Pingback.save_callback do |ping|
    comment = ArticleComment.new
    comment.author     = ping.title
    comment.author_url = ping.source_uri
    comment.text       = ping.content
    comment.created_at = ping.time
 
    referenced_article = Article.find_by_url(ping.target_uri)
 
    if referenced_article
      comment.article_id = referenced_article.id
      comment.save
 
      ping.reply_ok # report success.
    else
      # report error:
      ping.reply_target_uri_does_not_accept_posts
    end
  end

Easy. Into the block to Pingback.save_callback we get a ping instance, which is enough to process, check and store the incoming pingback.
I just

  • create an ArticleComment instance, which is an ActiveRecord-derived class and represents comments in my blog (line 22)
  • assign -or map- values from ping to the comment
  • check the ping if it really points to an article in my blog
  • decide the incoming ping is invalid and discard it (line 37)
  • or save the comment in my blog and report success (line 34)

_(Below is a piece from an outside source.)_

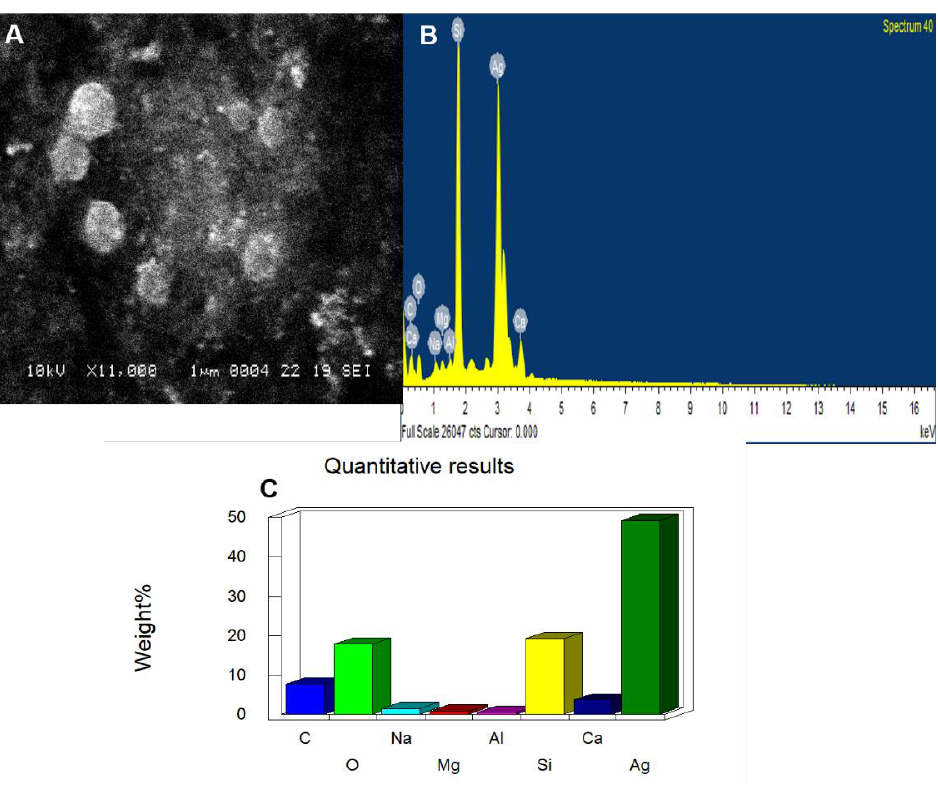
Figure 3. Characterization of AgNPs. ( A ) SEM image of AgNPs; ( B ) EDAX spectrum of AgNPs; ( C ) quantitative results obtained by EDAX from Ajwa date extract.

Anyway, all we have to do now is to login to some blog (recent WordPress blogs work great) and publish an article that links to a pingback’able page on our Rails site. The blog will send us all the information we need to receive the ping, and the pingback_engine will almost do the rest!

Testing manually
For debugging or testing purposes you can also use a test script shipped with the plugin. All you need is your set up rails site and a HTML page accessable on some webserver. The HTML page must link to a pingback-enabled page on your rails site.

By firing

pingback_engine $> script/send_pingback.rb http://site.com/page_linking_to_us.html http://my.rails.site.com/article-31

you can issue an XML-RPC pingback on the local server and debug things.

However, it should all work as it is shipped, so have fun when making your Rails site pingback’able!